Records drawn from a dataset:
══════
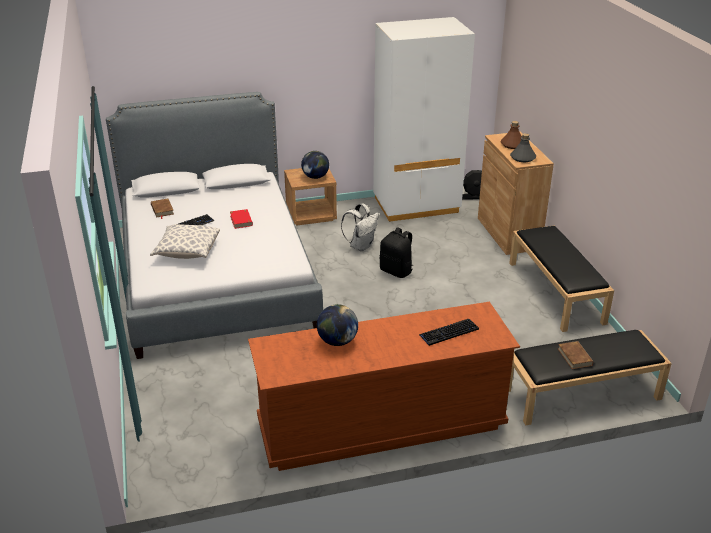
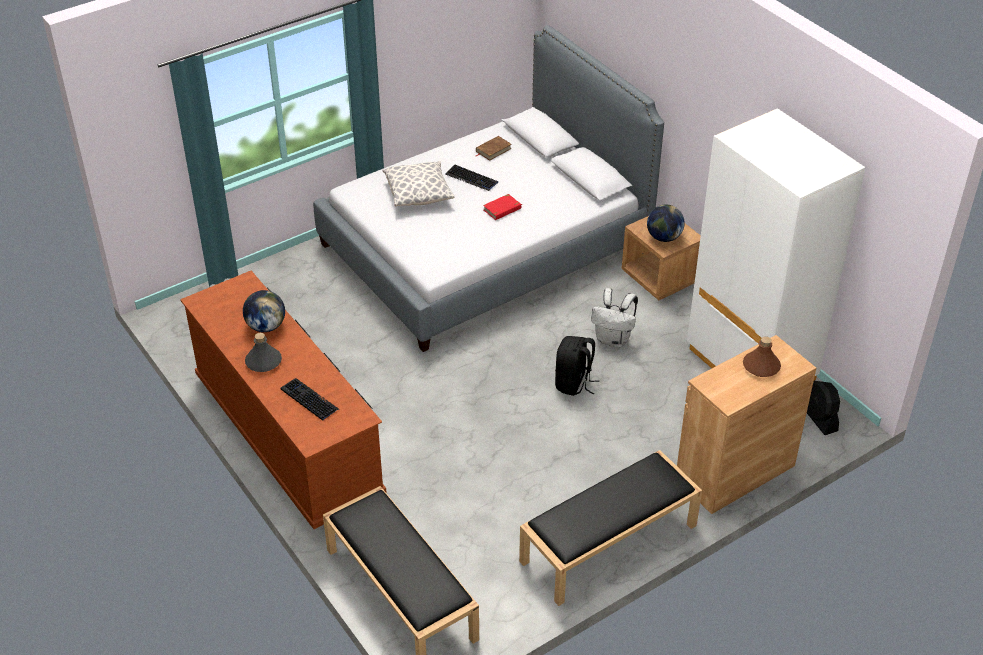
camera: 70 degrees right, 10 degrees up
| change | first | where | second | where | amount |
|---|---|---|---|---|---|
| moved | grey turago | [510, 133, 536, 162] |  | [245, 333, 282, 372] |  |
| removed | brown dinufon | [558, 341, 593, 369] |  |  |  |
══════
Assigned task: Output the data above in full and exactly, with every image left out.

Response for this exercise:
camera: 70 degrees right, 10 degrees up
| change | first | where | second | where | amount |
|---|---|---|---|---|---|
| moved | grey turago | [510, 133, 536, 162] |  | [245, 333, 282, 372] |  |
| removed | brown dinufon | [558, 341, 593, 369] |  |  |  |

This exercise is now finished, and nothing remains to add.